* **WHAT YOU ARE ASKED TO DO**: Tally the lines below that contain the word "Strategy", then give the tally alone.
··········
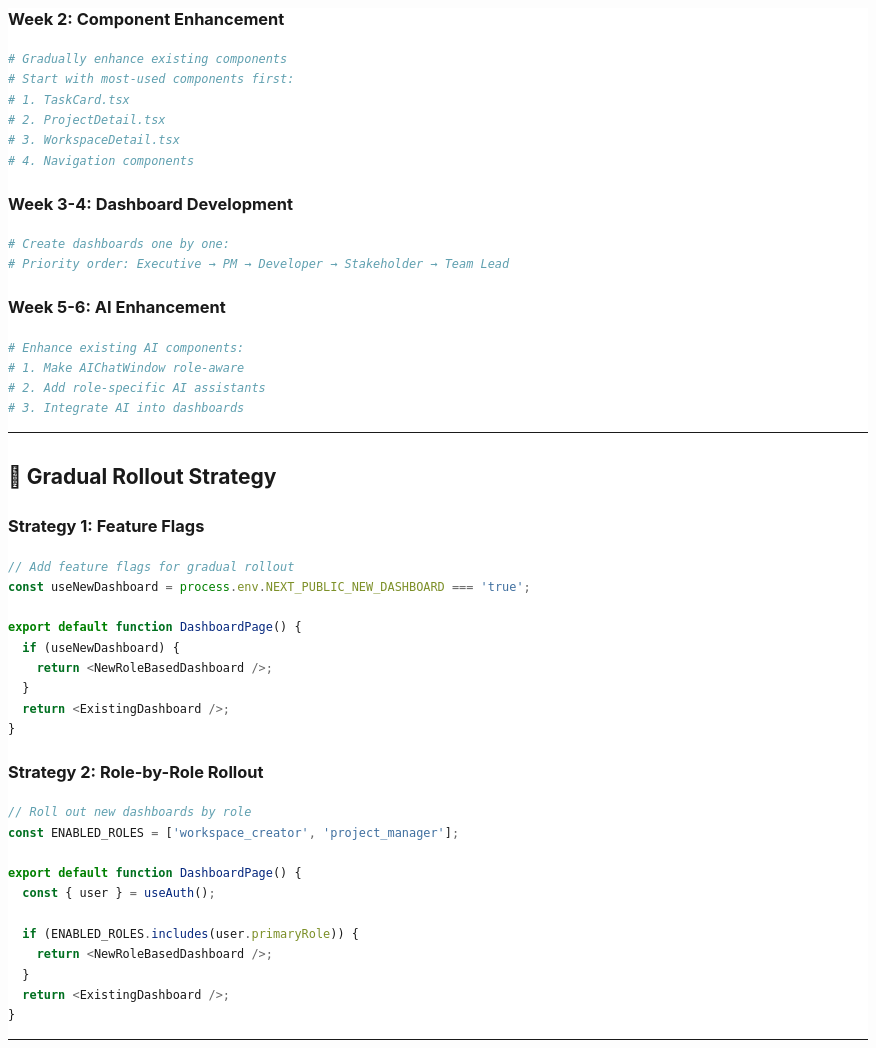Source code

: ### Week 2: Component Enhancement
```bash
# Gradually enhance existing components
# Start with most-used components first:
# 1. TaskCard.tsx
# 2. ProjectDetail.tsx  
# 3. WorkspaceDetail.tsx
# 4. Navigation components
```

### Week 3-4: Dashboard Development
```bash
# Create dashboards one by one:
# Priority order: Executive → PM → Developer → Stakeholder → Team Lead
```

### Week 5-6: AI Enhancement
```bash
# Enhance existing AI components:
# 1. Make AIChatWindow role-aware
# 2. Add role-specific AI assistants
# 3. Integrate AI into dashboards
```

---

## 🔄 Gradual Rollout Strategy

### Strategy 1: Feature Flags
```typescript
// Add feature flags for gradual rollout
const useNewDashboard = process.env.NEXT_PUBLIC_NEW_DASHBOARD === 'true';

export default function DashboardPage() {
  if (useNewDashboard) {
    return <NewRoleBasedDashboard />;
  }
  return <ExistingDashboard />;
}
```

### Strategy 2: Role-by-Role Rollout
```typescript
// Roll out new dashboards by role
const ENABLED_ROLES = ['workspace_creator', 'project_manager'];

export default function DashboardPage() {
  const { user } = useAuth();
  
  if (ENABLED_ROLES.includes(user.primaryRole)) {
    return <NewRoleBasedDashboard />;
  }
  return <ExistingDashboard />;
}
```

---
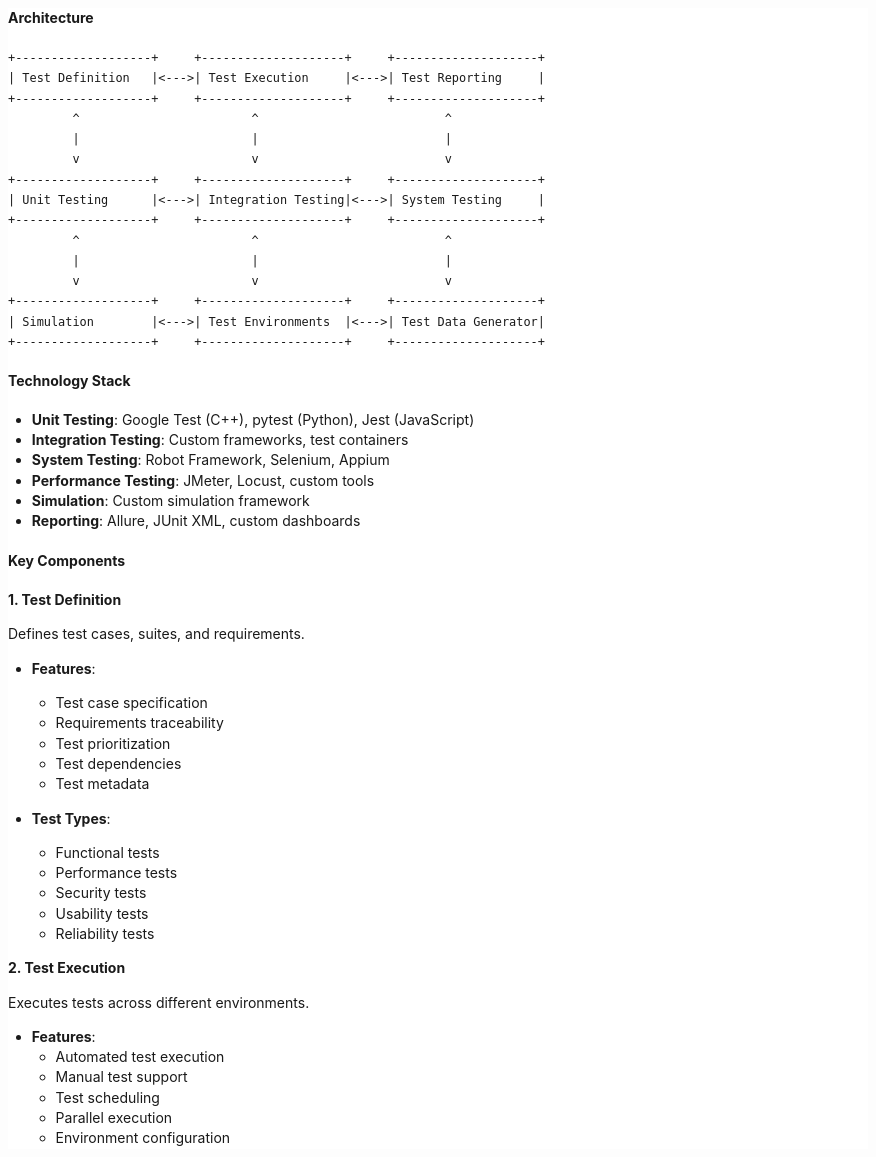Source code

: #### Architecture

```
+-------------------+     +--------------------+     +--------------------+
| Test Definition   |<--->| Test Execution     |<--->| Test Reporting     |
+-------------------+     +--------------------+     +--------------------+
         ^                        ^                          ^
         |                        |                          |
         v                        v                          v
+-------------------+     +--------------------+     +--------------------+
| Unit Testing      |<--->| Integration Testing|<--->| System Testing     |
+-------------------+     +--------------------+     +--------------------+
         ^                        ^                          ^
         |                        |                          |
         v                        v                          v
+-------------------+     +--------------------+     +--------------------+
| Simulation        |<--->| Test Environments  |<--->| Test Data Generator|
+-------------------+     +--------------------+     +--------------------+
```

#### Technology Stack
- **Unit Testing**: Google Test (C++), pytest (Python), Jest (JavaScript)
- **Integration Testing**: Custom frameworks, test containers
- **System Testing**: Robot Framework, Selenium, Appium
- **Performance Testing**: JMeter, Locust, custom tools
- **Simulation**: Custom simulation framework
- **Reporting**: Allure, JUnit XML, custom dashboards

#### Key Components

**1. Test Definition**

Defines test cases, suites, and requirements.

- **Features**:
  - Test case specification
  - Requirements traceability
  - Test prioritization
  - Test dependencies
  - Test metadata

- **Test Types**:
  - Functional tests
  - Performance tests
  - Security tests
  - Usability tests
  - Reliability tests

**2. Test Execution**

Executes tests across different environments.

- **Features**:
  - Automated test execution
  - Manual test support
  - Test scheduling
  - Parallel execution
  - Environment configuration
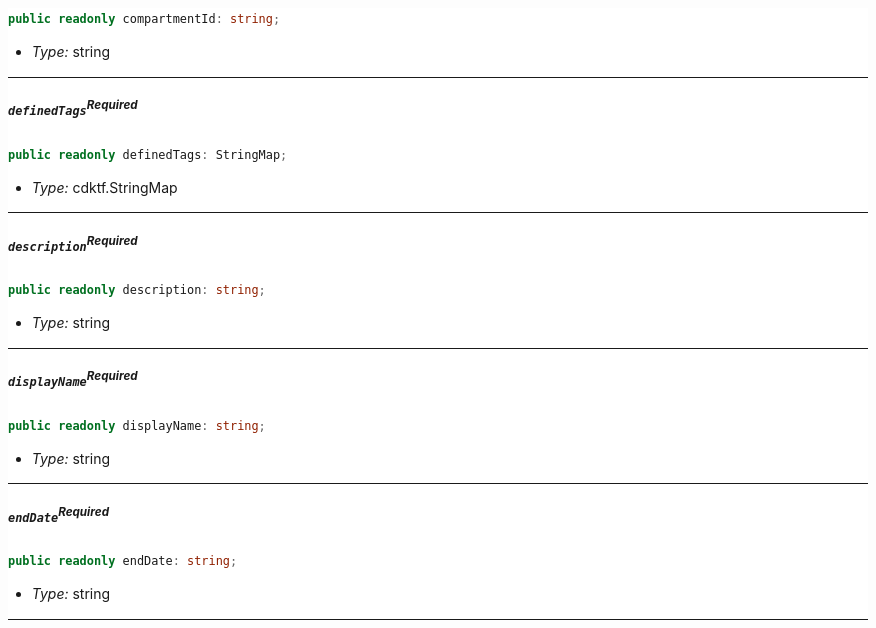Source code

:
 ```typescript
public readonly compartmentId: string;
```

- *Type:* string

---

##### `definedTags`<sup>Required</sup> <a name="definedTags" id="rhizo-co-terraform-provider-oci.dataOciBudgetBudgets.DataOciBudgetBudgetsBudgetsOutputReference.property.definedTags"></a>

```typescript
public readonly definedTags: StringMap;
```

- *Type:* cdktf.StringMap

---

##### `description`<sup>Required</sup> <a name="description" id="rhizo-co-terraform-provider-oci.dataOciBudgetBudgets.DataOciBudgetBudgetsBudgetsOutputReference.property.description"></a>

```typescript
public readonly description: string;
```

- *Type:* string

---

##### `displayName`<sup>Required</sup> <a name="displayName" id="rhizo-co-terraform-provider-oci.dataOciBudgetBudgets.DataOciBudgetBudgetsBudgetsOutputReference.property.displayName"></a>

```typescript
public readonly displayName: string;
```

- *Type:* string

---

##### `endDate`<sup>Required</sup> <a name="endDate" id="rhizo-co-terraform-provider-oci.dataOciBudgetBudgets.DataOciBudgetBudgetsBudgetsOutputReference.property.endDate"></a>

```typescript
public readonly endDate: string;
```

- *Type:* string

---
··········
* **RESPONSE TO THIS TASK**: 3